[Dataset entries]
++++++

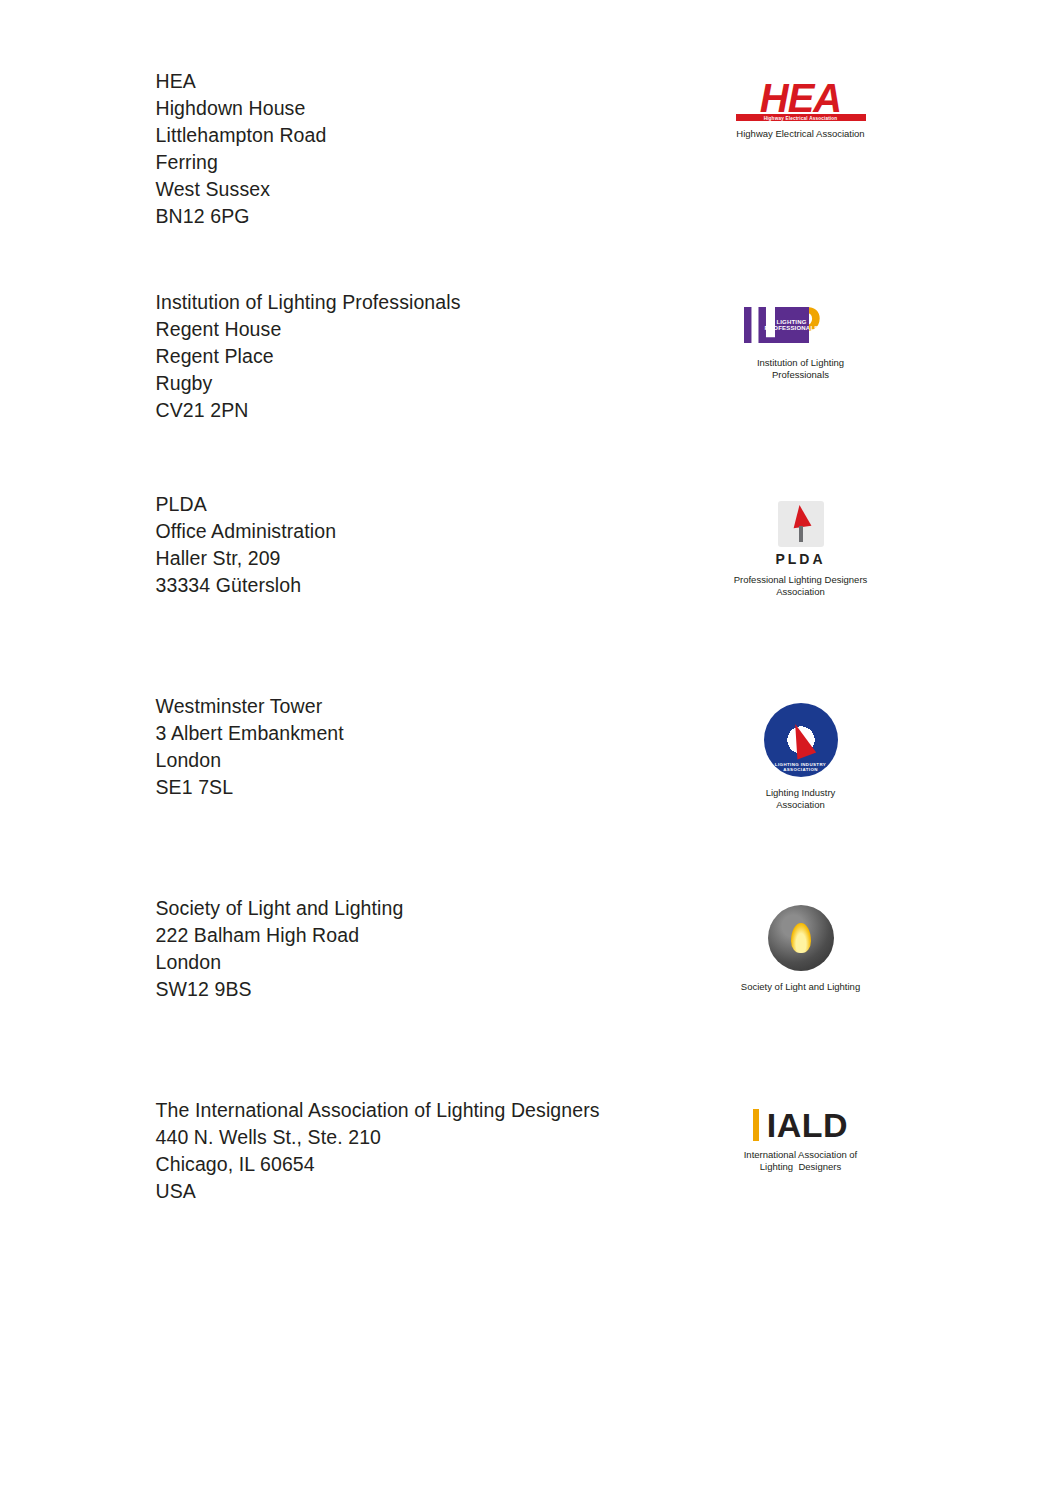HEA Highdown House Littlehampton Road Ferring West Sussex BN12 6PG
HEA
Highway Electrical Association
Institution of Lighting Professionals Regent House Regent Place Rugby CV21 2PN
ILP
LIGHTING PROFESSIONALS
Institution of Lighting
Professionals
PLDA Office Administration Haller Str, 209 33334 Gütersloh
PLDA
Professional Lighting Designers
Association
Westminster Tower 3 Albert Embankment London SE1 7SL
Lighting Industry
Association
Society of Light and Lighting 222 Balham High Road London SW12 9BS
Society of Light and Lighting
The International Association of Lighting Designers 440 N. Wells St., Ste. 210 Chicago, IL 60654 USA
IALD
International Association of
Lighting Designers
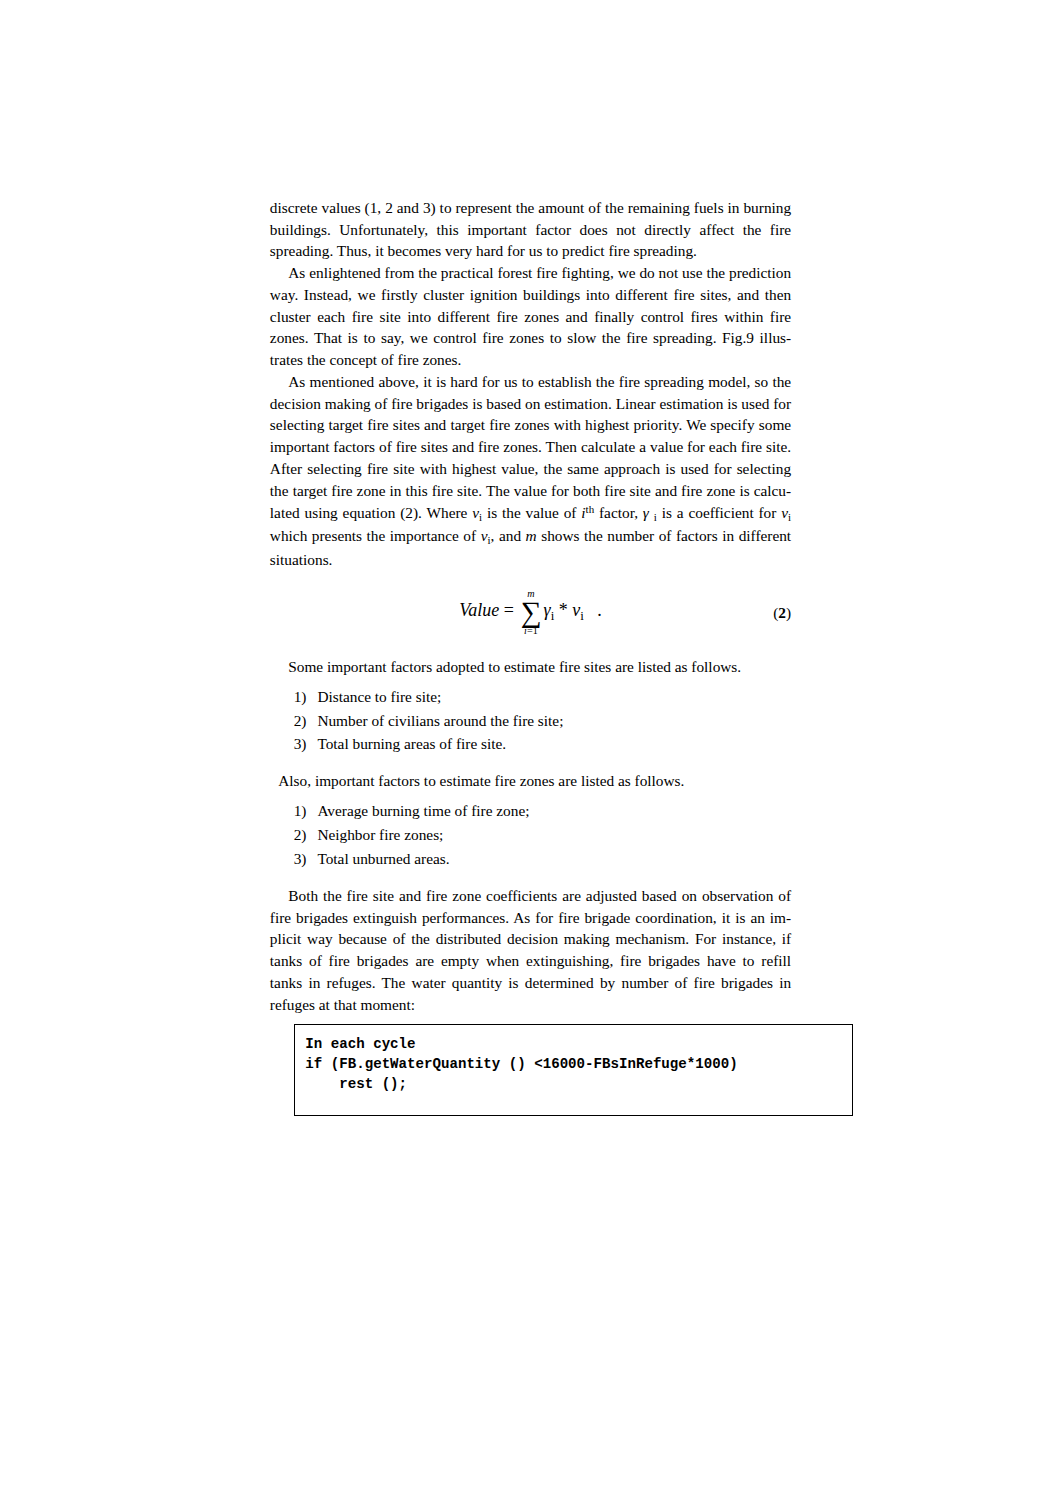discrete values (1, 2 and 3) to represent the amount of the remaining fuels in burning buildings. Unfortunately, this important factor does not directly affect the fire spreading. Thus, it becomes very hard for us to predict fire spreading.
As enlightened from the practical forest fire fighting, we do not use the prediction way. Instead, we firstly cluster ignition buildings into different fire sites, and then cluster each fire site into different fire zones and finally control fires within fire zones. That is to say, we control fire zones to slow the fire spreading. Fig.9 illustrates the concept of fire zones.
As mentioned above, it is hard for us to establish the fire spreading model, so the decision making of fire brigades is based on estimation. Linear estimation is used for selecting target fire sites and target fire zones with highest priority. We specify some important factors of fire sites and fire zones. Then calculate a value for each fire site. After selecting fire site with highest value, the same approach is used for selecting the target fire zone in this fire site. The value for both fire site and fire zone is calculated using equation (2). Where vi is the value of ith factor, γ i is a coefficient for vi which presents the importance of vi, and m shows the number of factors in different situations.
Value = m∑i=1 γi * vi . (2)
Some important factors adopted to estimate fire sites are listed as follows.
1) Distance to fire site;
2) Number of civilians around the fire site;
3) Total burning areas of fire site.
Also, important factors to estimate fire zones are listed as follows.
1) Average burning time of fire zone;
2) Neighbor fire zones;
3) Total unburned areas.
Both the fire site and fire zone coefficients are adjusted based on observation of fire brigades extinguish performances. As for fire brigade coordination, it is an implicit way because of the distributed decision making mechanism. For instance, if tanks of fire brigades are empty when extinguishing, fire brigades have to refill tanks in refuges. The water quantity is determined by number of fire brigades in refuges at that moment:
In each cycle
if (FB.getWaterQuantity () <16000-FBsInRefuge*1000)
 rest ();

++++++

**WHAT IS BEING ASKED**: Show the lines of the records above that mention "areas".

**RESULT**:
3) Total burning areas of fire site.
3) Total unburned areas.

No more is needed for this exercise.